For my friends and I, the phenomenon of the ‘bunny boiler’ is something we just can’t get our heads around. This may be because we are the sort of women who have lives that do not revolve around men and relationships. The concept of spending so much time and energy on someone you have broken up with is completely bonkers to us. Yeah, we’ve all been treated badly by people and been angry about it. That’s fair enough. We’ve all ranted and raved to our friends to the point where we can see them getting really bored of it but, normally, I would have thought, this would fade after a few weeks. Recently, I was absolutely spitting furious at someone who had humiliated me in front of my friends and I drove everyone round the twist with it for at least six weeks but I can’t imagine actually giving the twat the level of thought it would take to exact revenge. Clearly, bunny boilers do not see things this way.

Up until now, I had never encountered a real life bunny boiler before. Having gotten on the wrong side of one, what baffles, fascinates and slightly scares me about them is the complete lack of rationality. Here’s what happened:

In the summer, a chap I knew broke up with his girlfriend in a most unfortunate manner. What made it so unfortunate (don’t get excited, I’m so not going into details) was the combination of it being pretty cowardly, incredibly unclassy, slightly bizarre and fucking hilarious. This meant that it spread through our group of friends like wild fire. I won’t describe it here because the people involved have been embarrassed enough. Quite reasonably, the ex was fuming. However, that was the last time reason reared its lovely head. The first thing she did was to splash it all over Facebook. Well done, dear, you’ve just fought unclassiness with unclassiness. Then she sent a very nasty message to a poor girl who’d gotten mixed up in it. Said girl, who is young and sweet and received this message on her birthday, was very upset. Facebook continued to be flooded with the bunny boiler’s proclamations about how badly she’d been treated and sympathy soon turned to apathy which turned to contempt. I, like everyone else, agreed that the chap had behaved pretty badly but, for fuck sake, get over it.

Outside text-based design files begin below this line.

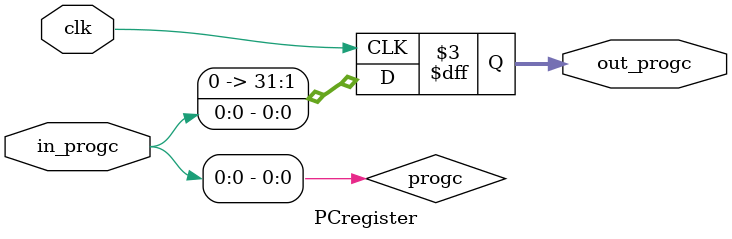
<source format=v>
`timescale 1ns / 1ps
module PCregister(clk,in_progc, out_progc);
input clk;
input [31:0] in_progc;
output reg [31:0] out_progc;
reg progc;

always @(*) begin progc<=in_progc; end

always @(posedge clk) begin out_progc<= progc; end

endmodule

</source>
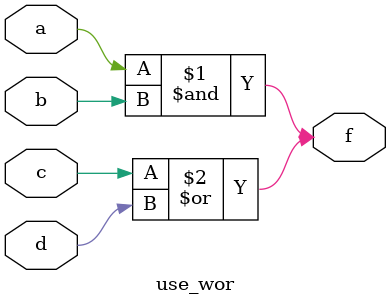
<source format=v>
module use_wor(input a, b, c, d, output f);

    wor f;

    assign f = a & b;
    assign f = c | d;

endmodule
</source>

Months passed. The man’s reputation was in tatters and the bunny boiler was still desperately seeking attention. At some point in December, I decided that the chap was actually a pretty nice guy and decided to stop shunning his advances and give him a go. So far, it’s proved to be a good move. It was over six months since he split up with the pet poacher and she got wind of the fact that he was going out with me. My clash with the bunny boiler occured.

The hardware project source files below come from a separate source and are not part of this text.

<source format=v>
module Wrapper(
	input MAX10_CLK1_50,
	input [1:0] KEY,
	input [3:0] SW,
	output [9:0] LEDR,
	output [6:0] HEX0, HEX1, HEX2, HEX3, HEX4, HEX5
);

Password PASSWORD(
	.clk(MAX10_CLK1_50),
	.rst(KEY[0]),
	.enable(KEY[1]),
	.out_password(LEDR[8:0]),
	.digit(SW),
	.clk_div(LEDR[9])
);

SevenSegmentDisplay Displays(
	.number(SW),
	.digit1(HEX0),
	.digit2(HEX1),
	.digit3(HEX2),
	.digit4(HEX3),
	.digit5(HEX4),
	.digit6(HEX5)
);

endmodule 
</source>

I knew her vaguely as I had been in a play with her a year previous but had not seen her since. We were hardly bosom buddies. It was surprising, therefore, when I received a Facebook message from this mad woman telling me that I was clearly ‘not a real friend’ to have gone out with her ex. What the hell? Thinks I, I don’t even know you, you silly cow. She then goes on to list the many terribly sins my now boyfriend has committed. None of which were news. What made my friends and I laugh about it was the fact that she had interspersed these facts with little jibes at me. None of us could figure out, for the life of us, what she had been trying to achieve (other than to make herself look like a proper bunny boiler). We agreed that if she had wanted revenge then a better tact would have been to have come across very sincere and concerned about what I could be getting myself into with this man. She didn’t though and I replied as follows: “Well, I never claimed to be your ‘true friend’ so I don’t know what that’s all about. Thanks for the warning but I’m not stupid or desperate enough to let some muppet take the piss so we’ll see. I really think in the meantime you need to get over it and move on.” She blocked me on Facebook.

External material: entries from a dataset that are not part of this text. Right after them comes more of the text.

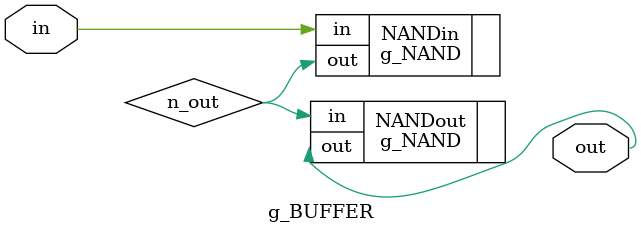
<source format=v>

module g_BUFFER
(
    input  in,
    output out
);

// | in | out |
// | -- | --- |
// | 0  | 0   | (a)
// | 1  | 1   | (a)

wire n_out;

g_NAND NANDin ( .in(in), .out(n_out) );
g_NAND NANDout ( .in(n_out), .out(out) );

endmodule

</source>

So, what is it with these women? Why do they behave the way they do? What do they hope to achieve and how do they live with the humiliation of giving their ex’es so much time and energy? Any thoughts?

3 thoughts on “Bunny Boiling

  1. Generally speaking I see this behaviour as a kind of temporary narcissism (see http://psychcentral.com/disorders/narcissistic-personality-disorder-symptoms/) where the person starts to tick most of the boxes of being a narcissist, even if that isn’t their usual personality. The whole “I can’t believe you’re doing this after what I went through” approach seems very much to have its emphasis on the “what *I* went through” part, which seems a bit distorted after so much time has passed!